Page extract:
● ● ● ●

    We get La Prensa here and when I finish reading it I pass it to someone else. One man gets a paper from Los Angeles in California. That is a pretty place and I have often heard so much about it. There are many Mexicans there and we hear from them very often. Many of the people around here would like to go there. They say the people down there are so very happy and it is not cold like it is here.

    Source: Between 1927-1930, sociologist Paul Taylor conducted interviews with Mexican immigrants living in Chicago. The interview above was probably conducted in 1928.

    Document B: “Corrido Pensilvanio”

    El 28 de Abril

    A las seis de la manana

    Salimos en un enganche

    Para el estado de Pensilvania


    Mi chinita me decia

    Yo me voy en esa agenciaPara

    lavarle su ropa

    Para darle su asistencia.


    El enganchista me dijo,

    No lleves a tu familia

    Para no pasar trabajo

    Es en el estado de West Virginia.


    Para que sepas que te quiero

    Me dejas en Fort Worth

    Y cuando ya estes trabajando

    Me escribes de donde estes.


    Adios Fort Worth y Dallas,

    Por no de mucha importancia

    Yo me voy para Pensilvania

    Por no andar en la vagancia.


    Al llegar al steel mill worque,

    Que vemos la locomotora

    Y salimos corriendo

    Ochenta millas por hora!


    Cuando llegamos alla

    Y del tren nos bajamos,

    Preguntan las italianas,

    De donde vienen, Mexicanos?


    Responden los Mexicanos

    Los que ya saben “inglear”

    Venimos en un engache

    Del pueblo de Fort Worth

    On the 28th of April

    At six o’clock in the morning

    We set out under contract

    For the state of Pennsylvania.


    My little sweetheart said to me,

    “I’m going into that officeAnd

    say I’ll wash your clothes

    And take care of you.”


    The contractor said to me,

    “Don’t take your family

    Or you’ll pass up this job

    It’s in the state of West Virginia.”


    “So you’ll know that I love you,

    When you leave me in Fort Worth,

    And you have started working,

    Write me from where you are.


    Goodbye, Fort Worth and Dallas,

    You’re not much to me now,

    I’m going to Pennsylvania

    To be a vagrant no more.


    When we got to the steel works

    We saw the locomotive

    And we came running

    At eighty miles an hour!


    When we arrived there

    And got off the train

    The Italian girls asked us,

    “Where do you come from, Mexicans?”


    The Mexicans reply,

    Those who know how “to English,”

    “We come out under contract

    From the town of Forth Worth.”

    Source: A corrido is a Mexican narrative song or ballad that is passed around in the oral tradition. The corrido highlights important social, political and cultural issues that affect Mexican and Mexican American communities.

    Document C: Lynching

    In September 1911, four hundred Mexican activists assembled in Laredo, Texas. The delegates denounced the brutal oppression of their people that had continued unchecked since the signing of the Treaty of Guadalupe Hidalgo (1848). It was agreed to establish a new civil rights organization with the purpose of protecting its members against white injustice. La Grán Liga Mexicanista de Benefiencia y Protección intended to attract the support of wealthy philanthropists and the liberal press in order "to strike back at the hatred of some bad sons of Uncle Sam who believe themselves better than the Mexicans because of the magic that surrounds the word white".

    In 1929, Mexicans founded another defense agency, the League of United Latin American Citizens (LULAC). LULAC organizers experienced difficulty mobilizing Mexican Americans, especially in small towns and remote rural areas. The only way to prevent further lynchings was for Mexicans to rally in protest. Yet it was the very fear of mob violence that frightened [many] into silence.

    Discussion

    How is the history of Mexican immigration similar to Africa American migration? How is it different?

    Did anything about the history of Mexican American labor surprise you? Why?

    What additional questions do you have about labor and race in the early 20th century?
● ● ● ●
What is required: In the text on Mexican American history, where did the four hundred Mexican activists assemble in September 1911?

Dataset excerpts:
● ● ● ●
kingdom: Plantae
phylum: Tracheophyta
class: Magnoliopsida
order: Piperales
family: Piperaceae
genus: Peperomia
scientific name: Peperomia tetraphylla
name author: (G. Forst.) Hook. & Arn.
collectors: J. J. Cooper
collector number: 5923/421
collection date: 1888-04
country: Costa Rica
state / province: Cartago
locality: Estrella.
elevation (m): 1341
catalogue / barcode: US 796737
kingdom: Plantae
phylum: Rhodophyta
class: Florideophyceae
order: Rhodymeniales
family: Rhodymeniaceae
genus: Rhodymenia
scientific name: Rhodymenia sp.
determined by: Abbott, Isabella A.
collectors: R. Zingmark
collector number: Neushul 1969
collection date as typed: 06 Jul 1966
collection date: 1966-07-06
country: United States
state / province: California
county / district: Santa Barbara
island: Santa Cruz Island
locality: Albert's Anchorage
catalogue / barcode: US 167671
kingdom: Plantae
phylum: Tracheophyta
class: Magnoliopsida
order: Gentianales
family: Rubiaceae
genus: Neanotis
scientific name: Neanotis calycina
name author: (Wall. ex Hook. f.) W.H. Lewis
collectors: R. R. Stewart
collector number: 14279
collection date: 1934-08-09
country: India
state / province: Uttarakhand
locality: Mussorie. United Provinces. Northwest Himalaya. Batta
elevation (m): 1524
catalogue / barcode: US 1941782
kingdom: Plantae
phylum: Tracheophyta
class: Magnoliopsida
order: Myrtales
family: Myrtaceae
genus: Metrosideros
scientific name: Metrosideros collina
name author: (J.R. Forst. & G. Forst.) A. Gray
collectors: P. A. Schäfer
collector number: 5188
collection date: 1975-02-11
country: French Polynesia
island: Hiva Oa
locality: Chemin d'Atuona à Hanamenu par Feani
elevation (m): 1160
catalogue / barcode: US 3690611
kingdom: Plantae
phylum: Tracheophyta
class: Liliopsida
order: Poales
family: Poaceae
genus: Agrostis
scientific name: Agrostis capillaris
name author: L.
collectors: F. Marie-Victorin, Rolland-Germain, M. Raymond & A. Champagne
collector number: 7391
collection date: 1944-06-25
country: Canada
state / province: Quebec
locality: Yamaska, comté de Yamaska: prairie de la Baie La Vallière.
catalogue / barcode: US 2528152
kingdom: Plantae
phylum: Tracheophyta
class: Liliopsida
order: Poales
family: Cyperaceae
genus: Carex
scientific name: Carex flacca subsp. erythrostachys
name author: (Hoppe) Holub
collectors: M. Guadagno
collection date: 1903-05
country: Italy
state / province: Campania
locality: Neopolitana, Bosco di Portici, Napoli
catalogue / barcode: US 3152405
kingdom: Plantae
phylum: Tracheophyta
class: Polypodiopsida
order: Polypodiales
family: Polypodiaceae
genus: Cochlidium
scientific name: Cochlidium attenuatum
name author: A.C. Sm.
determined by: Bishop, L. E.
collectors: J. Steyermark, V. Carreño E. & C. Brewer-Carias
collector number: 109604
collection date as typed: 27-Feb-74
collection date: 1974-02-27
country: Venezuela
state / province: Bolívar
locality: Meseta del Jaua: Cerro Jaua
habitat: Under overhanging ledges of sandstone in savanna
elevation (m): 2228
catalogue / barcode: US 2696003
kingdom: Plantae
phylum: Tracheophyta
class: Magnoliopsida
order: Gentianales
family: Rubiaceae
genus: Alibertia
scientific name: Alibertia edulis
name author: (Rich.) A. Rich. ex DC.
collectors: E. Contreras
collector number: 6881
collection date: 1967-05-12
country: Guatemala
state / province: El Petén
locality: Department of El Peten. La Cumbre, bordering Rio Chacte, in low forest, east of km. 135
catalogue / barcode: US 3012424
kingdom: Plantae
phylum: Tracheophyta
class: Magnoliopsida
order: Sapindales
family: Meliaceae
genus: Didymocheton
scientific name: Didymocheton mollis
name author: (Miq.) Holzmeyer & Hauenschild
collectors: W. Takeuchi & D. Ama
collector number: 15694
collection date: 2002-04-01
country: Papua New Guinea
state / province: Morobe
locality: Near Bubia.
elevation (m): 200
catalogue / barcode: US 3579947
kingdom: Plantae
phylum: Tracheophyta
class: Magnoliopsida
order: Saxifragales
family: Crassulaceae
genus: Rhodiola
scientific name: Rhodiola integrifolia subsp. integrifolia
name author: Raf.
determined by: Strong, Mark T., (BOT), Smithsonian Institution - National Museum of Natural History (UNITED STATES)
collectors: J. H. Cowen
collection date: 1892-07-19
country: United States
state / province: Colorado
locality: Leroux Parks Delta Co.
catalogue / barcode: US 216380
● ● ● ●
Answer for this exercise: Laredo, Texas.